In the field of engineering technology, the method of finite element analysis has been widely used. It has involved many fields. At first, it was mainly used in structural static analysis, and now it has been extended to many complex problems such as structural dynamics, acoustics, hydrodynamics and so on. For the finite element analysis of spiral bevel gear, the solution steps are as follows:

(1) Create three-dimensional geometric model of spiral bevel gear;

(2) The geometric model of spiral bevel gear is discretized;

(3) Determine the load, displacement, speed and other boundary conditions of spiral bevel gear;

(4) The stiffness matrix and equilibrium equation for this problem are created;

(5) Solving equations;

(6) The calculation results are obtained, sorted and analyzed.

The contact between multiple parts is a highly nonlinear behavior with boundary conditions. In the process of contact, there are geometric nonlinearity, material nonlinearity and contact surface nonlinearity at the same time. The contact of spiral bevel gear changes with the rotation or deformation of the gear. The contact problem of spiral bevel gear is complex. In the calculation and analysis, it is necessary to accurately track the movement of tooth pairs in the contact area and the interaction between tooth pairs. At every moment in the low-speed loading process of spiral bevel gear, the system is close to a balanced state, and a series of near balanced states constitute the whole meshing process of the gear. Static meshing refers to the meshing process close to the equilibrium state. Static meshing does not consider the influence of gear pair inertia, but mainly investigates the meshing characteristics of gear pair during loading, such as the variation law of tooth surface and tooth root stress. The purpose of static finite element analysis on the meshing performance of spiral bevel gear is to observe the variation law of tooth surface contact stress and tooth root bending stress of the gear under low-speed operation. It can also check the correctness of the established finite element model and verify whether it is consistent with the actual meshing law of spiral bevel gear, Thus, it lays a foundation for further high-speed dynamic transient meshing simulation.

The static analysis ignores the influence of damping and inertia on the results, and mainly investigates the mechanical analysis of the model under constant static load. Contact problem is a typical nonlinear problem. The logical flow of contact algorithm created based on Newton iterative method in ABAQUS.

ABAQUS divides the analysis and calculation process into multiple load increment steps, and judges whether the dependent node is open on the contact pair by observing the interaction state between all contact surfaces on each increment step. Only after the reasonable solution of each incremental step is obtained through multiple iterations, can the next incremental step be solved. The sum of all incremental step responses constitutes the approximate solution of nonlinear analysis. P represents the contact pressure value on the slave node; H represents the distance of the slave node invading the master surface. If a node is closed, you need to determine whether the node is bonded or sliding. The software imposes corresponding constraints on the closed nodes, releases the constraints of each node after changing the contact state, and then carries out iterative solution.

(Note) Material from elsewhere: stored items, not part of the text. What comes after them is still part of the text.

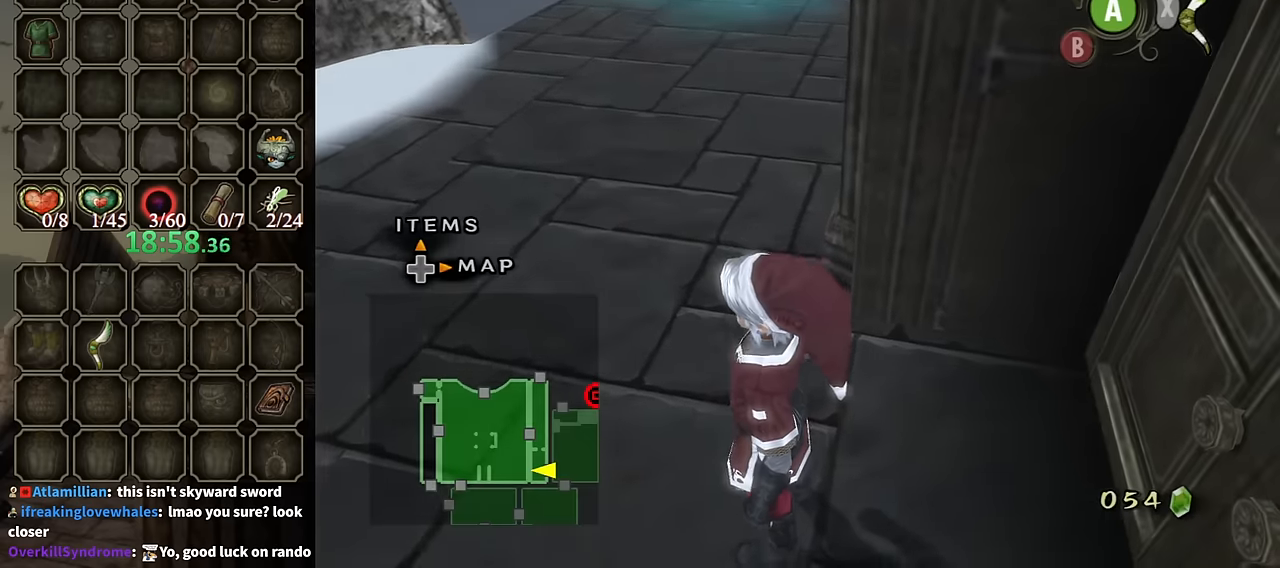
{"buttons": [], "left_stick": "center", "right_stick": "right", "events": [[167, "right_stick", "right"]]}
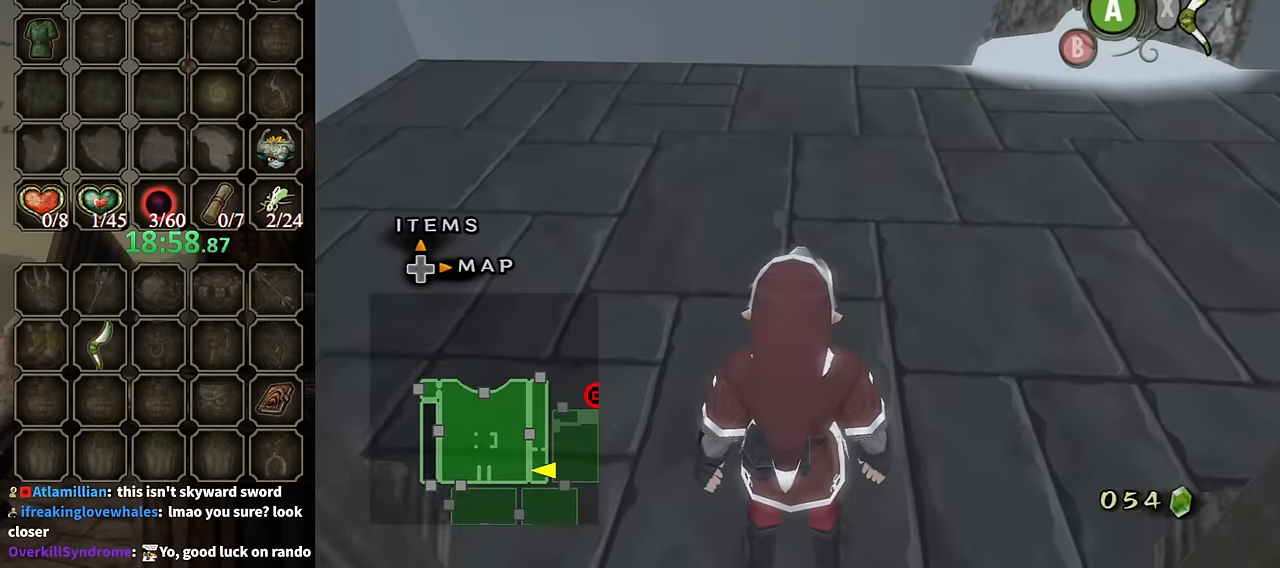
{"buttons": [], "left_stick": "center", "right_stick": "center", "events": [[67, "right_stick", "center"]]}
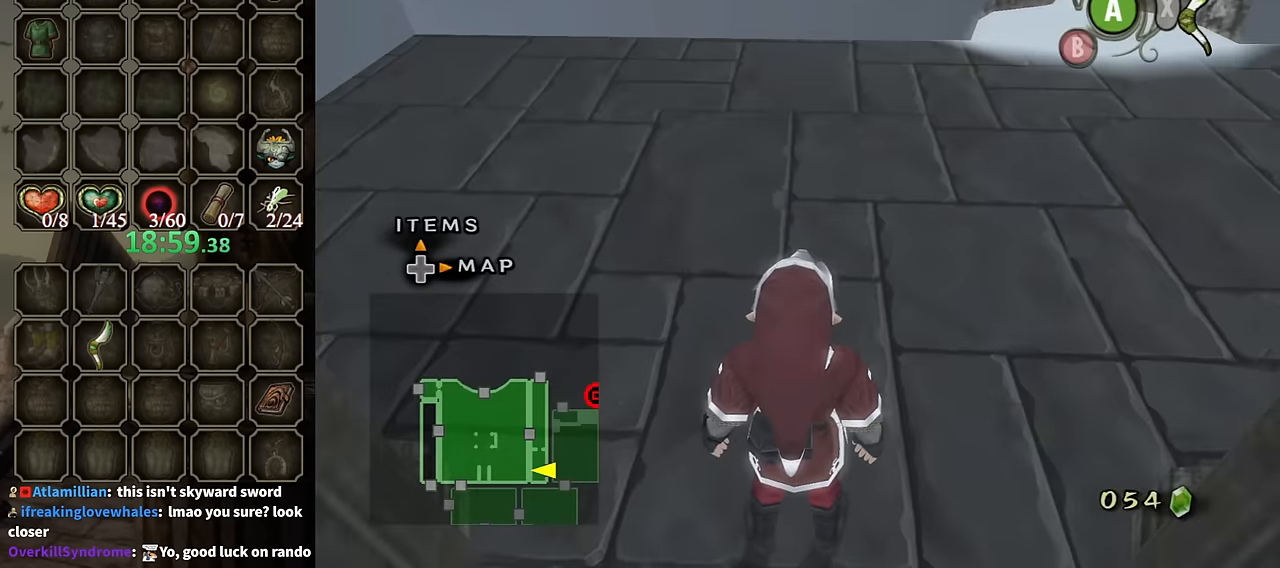
{"buttons": [], "left_stick": "center", "right_stick": "center", "events": []}
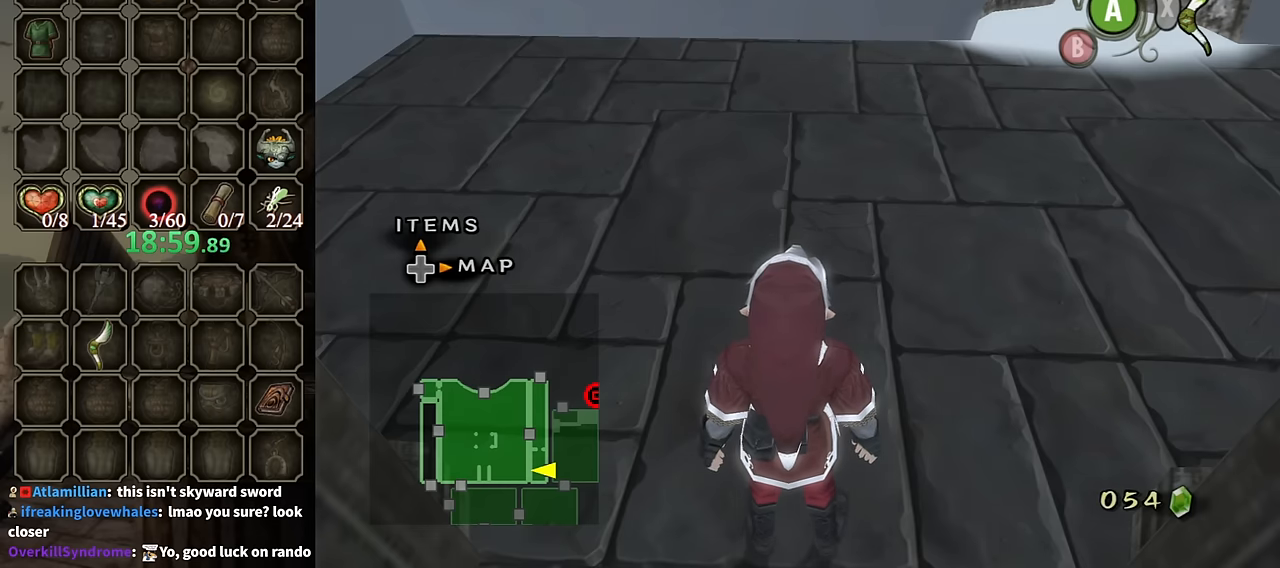
{"buttons": [], "left_stick": "center", "right_stick": "center", "events": []}
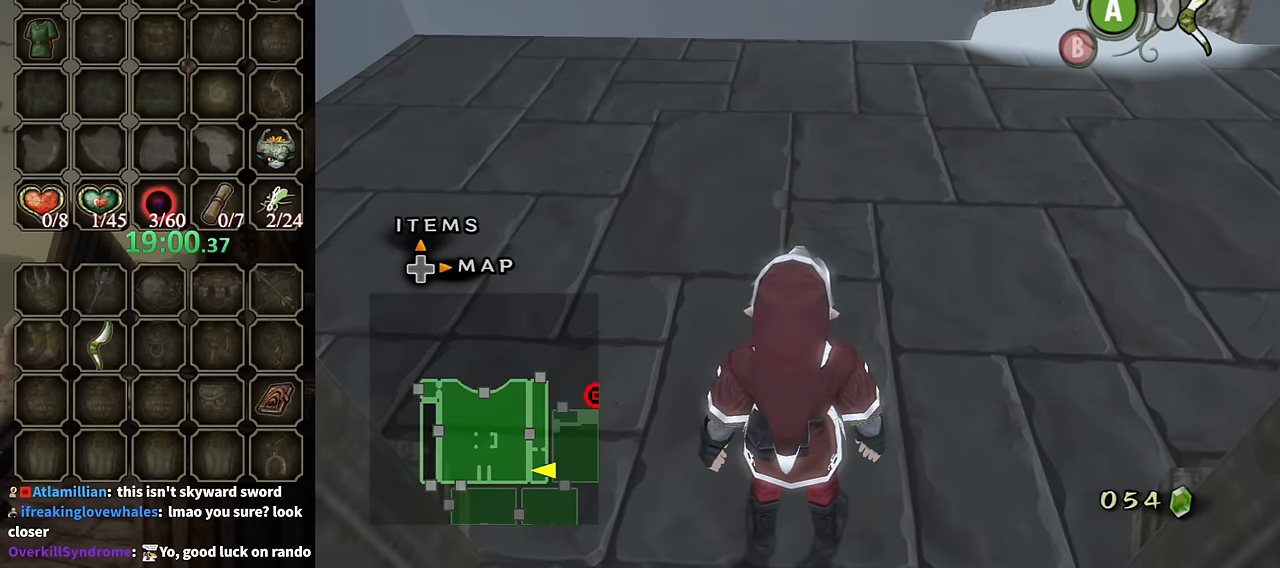
{"buttons": [], "left_stick": "center", "right_stick": "center", "events": []}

The software checks the change of contact conditions on the slave node before checking the force or torque balance of the two spiral bevel gears in contact. If the gap of the contact pair becomes zero or negative after iteration, the contact pair will change from open state to closed state. If the contact force of the contact pair is negative, the contact pair needs to change from closed state to open state. After the first iteration, the software needs to modify the contact constraints and try the second iteration. Repeat this process before completing the iteration without changing the contact state. Check the convergence after the first balance iteration. The software will perform another iterative solution after the convergence check fails. ABAQUS / standard repeats the entire iterative process before convergence. There is no default physical quantity unit in ABAQUS software. In the process of analysis and calculation, we must meet the unity of each physical quantity unit.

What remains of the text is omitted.